INSTRUCTIONS TO FOLLOW:
Rewrite the passage on functional regularization from the words "Similar as with" through the words "of anchor points.", swapping "regularization term" for "penalty term" throughout.

-- QUOTED PASSAGE start --

Functional regularization methods

Similar as with parameter regularization, the functional regularization methods LwF and FROMP had a regularization term added to the classification loss: \({{{{\mathcal{L}}}}}_{{{{\rm{total}}}}}={{{{\mathcal{L}}}}}^{{{{\rm{C}}}}}+{{{{\mathcal{L}}}}}_{{{{\rm{func-reg}}}}}\). This regularization term encouraged the input–output mapping of the network not to change too much at a set of anchor points.

LwF

The method LwF (ref. 50) used the inputs from the current context as anchor points in combination with knowledge distillation71. During training on context K > 1, the LwF regularization term was given by:

$${{{{\mathcal{L}}}}}_{{{{\rm{func-reg}}}}}^{(K)}\left({{{{x}}}},{{{{\theta }}}}\right)=-\mathop{\sum }\limits_{k=1}^{K-1}\mathop{\sum}\limits_{o\in {{{{\mathcal{O}}}}}_{k}}{p}_{{\hat{{{{{\theta }}}}}}^{* }}^{T}\left(o| {{{{x}}}}\right)\log \left[{p}_{{{{{\theta }}}}}^{T}\left(o| {{{{x}}}}\right)\right]$$
(9)

whereby \({{{{\mathcal{O}}}}}_{k}\) was the set of output classes in context k, \({\hat{{{{{\theta }}}}}}^{* }\) was the parameter vector with values as they were at the end of training on context K − 1 and \({p}_{{{{{\theta }}}}}^{T}\left(o| {{{{x}}}}\right)\) was the ‘temperature-raised’ probability that input x belongs to output class o, as predicted by the network with parameters θ. These temperature-raised probabilities were defined as:

$${p}_{{{{{\theta }}}}}^{T}\left(o| {{{{x}}}}\right)=\frac{\exp \left[{z}_{o}^{({{{{x}}}},{{{{\theta }}}})}/T\right]}{{\sum }_{j}\exp \left[{z}_{j}^{({{{{x}}}},{{{{\theta }}}})}/T\right]}$$
(10)

with T the temperature, which was set to 2, and \({z}_{o}^{({{{{x}}}},{{{{\theta }}}})}\) the logit of output class o obtained by putting input x through the neural network with parameters θ. The summation in the denominator was over all active classes in the output layer. With task-incremental learning, for each context’s term in the outer summation of equation (9), only the output classes contained in that context were active. With domain- and class-incremental learning, always all output classes were active. In each iteration, the LwF regularization term was computed as average over the same inputs that were used to compute \({{{{\mathcal{L}}}}}^{{{{\rm{C}}}}}\).

-- QUOTED PASSAGE end --
-- ENTRIES SHOWN start --

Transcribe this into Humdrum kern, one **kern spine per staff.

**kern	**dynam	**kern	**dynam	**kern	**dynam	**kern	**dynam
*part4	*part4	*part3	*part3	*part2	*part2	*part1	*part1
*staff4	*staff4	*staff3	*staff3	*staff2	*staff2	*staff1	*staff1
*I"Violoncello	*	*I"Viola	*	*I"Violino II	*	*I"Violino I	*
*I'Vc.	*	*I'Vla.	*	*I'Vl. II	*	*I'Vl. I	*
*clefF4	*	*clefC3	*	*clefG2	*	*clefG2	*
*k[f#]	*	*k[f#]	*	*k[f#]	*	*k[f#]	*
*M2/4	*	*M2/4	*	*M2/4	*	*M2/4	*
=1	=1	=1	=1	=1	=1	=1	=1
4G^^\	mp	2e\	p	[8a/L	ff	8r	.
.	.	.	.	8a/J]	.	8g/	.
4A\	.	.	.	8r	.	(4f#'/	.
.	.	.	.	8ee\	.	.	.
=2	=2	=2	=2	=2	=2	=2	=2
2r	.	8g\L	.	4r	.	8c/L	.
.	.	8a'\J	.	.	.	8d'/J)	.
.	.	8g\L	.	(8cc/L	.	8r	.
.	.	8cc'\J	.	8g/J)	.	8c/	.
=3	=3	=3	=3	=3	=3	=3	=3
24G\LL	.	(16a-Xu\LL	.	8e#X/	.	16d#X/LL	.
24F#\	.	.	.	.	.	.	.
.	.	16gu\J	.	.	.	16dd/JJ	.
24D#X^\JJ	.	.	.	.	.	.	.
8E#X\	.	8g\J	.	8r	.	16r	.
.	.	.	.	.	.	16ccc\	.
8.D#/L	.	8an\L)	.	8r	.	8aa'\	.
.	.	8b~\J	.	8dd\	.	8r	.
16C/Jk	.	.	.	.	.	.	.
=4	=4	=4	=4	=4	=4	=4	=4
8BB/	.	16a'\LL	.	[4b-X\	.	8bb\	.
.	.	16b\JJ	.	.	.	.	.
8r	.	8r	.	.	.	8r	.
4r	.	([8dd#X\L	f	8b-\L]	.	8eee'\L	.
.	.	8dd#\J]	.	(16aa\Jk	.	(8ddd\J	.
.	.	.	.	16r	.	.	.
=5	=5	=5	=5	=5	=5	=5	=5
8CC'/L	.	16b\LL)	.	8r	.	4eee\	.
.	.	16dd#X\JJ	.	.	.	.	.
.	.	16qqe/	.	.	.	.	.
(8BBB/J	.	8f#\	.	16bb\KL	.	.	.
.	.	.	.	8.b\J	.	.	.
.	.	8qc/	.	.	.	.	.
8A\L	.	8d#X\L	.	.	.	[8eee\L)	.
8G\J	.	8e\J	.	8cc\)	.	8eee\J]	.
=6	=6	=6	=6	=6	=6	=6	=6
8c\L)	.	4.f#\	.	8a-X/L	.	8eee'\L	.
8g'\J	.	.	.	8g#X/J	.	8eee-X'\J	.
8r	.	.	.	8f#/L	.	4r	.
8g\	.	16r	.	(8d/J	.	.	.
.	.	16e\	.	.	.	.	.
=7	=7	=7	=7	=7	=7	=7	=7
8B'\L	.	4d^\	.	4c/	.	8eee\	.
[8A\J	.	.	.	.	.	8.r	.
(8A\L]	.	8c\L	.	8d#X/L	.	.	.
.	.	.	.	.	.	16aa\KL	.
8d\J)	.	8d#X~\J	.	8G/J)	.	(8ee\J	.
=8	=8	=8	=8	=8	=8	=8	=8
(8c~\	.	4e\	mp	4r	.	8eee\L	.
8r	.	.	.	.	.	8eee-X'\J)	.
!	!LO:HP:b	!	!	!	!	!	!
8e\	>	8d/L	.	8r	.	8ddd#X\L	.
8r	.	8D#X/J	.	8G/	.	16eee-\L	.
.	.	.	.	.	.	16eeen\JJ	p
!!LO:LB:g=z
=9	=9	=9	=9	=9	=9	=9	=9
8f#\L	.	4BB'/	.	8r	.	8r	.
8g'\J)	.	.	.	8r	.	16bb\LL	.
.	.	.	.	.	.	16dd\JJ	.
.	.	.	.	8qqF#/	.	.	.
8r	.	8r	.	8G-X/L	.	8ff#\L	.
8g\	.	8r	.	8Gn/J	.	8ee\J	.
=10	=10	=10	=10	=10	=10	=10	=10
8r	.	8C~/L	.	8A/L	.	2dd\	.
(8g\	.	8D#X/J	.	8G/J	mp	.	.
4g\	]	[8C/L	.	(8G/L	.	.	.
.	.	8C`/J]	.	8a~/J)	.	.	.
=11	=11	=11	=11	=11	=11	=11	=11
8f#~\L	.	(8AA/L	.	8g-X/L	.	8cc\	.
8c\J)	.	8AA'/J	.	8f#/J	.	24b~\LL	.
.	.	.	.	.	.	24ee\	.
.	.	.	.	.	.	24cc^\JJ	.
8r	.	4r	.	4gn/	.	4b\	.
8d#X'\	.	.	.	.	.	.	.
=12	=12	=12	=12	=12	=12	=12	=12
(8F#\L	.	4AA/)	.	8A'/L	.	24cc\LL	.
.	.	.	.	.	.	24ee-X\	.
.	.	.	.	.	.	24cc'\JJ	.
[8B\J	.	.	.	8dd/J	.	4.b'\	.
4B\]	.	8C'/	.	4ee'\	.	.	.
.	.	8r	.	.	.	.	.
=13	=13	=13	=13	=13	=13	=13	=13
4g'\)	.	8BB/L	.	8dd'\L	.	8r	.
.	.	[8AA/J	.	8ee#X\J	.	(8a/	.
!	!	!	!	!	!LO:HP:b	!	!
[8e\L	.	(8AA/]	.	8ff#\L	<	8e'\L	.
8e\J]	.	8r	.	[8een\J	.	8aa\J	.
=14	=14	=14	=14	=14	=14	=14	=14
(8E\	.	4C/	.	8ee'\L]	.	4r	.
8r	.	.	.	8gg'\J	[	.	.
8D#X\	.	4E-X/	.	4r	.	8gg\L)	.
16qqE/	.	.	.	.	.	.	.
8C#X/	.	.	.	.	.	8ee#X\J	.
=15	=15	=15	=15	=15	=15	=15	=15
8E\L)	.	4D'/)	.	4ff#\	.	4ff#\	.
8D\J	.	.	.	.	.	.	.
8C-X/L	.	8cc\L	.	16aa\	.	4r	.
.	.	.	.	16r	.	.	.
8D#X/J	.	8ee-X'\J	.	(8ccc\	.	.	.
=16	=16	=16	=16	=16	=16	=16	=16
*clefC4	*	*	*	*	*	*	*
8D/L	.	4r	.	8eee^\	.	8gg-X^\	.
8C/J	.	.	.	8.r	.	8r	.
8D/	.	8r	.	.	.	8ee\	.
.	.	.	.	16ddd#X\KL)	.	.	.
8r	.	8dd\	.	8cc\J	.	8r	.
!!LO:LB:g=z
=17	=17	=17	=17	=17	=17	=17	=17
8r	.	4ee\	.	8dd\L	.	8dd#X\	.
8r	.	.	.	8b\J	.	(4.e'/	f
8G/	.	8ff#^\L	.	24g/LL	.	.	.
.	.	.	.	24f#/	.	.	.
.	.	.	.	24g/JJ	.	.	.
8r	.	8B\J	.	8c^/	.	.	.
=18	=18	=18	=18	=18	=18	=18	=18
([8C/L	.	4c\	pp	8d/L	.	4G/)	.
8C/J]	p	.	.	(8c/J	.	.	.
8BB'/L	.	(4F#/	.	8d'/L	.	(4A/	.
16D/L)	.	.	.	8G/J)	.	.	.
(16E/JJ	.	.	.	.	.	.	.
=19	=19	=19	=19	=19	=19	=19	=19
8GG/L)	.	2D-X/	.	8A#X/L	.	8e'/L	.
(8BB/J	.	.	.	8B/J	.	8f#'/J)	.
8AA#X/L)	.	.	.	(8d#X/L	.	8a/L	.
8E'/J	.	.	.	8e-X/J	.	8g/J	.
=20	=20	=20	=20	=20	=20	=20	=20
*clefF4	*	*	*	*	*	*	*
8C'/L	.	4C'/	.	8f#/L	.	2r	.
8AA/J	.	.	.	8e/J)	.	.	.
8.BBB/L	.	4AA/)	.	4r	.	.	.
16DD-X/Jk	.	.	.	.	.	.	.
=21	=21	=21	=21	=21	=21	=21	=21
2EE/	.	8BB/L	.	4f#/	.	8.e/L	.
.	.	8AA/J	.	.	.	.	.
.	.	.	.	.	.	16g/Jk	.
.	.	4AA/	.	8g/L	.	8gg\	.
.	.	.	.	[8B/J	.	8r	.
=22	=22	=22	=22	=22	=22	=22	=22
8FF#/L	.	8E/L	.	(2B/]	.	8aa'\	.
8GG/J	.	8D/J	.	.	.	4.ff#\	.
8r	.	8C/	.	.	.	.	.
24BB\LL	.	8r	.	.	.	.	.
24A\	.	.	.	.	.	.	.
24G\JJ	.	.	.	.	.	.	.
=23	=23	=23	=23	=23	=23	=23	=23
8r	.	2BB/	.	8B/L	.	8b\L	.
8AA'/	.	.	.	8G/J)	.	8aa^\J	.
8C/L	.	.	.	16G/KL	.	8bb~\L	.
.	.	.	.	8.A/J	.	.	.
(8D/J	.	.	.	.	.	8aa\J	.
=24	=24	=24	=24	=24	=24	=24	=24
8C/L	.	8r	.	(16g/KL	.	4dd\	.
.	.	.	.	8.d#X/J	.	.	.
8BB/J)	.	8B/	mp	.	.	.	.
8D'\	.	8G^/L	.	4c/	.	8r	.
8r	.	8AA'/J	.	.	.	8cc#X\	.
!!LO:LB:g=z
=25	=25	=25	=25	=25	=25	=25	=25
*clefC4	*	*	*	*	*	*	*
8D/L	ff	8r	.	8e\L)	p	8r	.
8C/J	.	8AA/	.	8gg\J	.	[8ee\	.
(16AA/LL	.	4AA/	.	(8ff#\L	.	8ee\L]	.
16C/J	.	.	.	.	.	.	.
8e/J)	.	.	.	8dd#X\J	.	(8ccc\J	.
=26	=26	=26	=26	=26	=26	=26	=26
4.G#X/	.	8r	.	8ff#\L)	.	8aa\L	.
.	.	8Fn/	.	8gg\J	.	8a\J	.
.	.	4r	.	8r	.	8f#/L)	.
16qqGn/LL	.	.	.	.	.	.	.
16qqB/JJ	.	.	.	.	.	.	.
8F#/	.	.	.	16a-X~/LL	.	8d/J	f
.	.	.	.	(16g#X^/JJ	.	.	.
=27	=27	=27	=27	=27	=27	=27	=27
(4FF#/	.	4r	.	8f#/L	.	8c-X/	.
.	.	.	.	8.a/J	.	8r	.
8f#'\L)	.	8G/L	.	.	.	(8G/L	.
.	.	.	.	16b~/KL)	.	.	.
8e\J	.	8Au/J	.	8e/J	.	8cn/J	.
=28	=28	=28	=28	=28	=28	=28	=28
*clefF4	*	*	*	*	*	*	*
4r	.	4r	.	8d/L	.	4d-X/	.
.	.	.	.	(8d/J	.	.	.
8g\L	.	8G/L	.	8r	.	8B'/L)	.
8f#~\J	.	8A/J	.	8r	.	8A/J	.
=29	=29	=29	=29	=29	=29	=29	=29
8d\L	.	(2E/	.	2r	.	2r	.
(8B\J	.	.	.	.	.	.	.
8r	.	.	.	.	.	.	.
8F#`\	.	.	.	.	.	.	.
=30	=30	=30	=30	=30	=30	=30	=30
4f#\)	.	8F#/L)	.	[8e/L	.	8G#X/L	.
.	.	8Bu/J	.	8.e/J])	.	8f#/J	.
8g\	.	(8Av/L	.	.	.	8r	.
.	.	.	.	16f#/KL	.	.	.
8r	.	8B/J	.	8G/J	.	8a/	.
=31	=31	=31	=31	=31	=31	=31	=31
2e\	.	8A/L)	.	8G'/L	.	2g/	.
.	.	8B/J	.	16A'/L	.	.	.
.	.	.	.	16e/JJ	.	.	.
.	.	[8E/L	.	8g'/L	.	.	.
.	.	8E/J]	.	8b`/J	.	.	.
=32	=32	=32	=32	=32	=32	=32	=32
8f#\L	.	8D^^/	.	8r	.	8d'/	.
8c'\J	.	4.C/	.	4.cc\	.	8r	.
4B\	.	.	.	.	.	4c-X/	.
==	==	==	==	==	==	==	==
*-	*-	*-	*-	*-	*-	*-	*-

-- ENTRIES SHOWN end --

RESULT FOR THIS EXERCISE:
Similar as with parameter regularization, the functional regularization methods LwF and FROMP had a penalty term added to the classification loss: \({{{{\mathcal{L}}}}}_{{{{\rm{total}}}}}={{{{\mathcal{L}}}}}^{{{{\rm{C}}}}}+{{{{\mathcal{L}}}}}_{{{{\rm{func-reg}}}}}\). This penalty term encouraged the input–output mapping of the network not to change too much at a set of anchor points.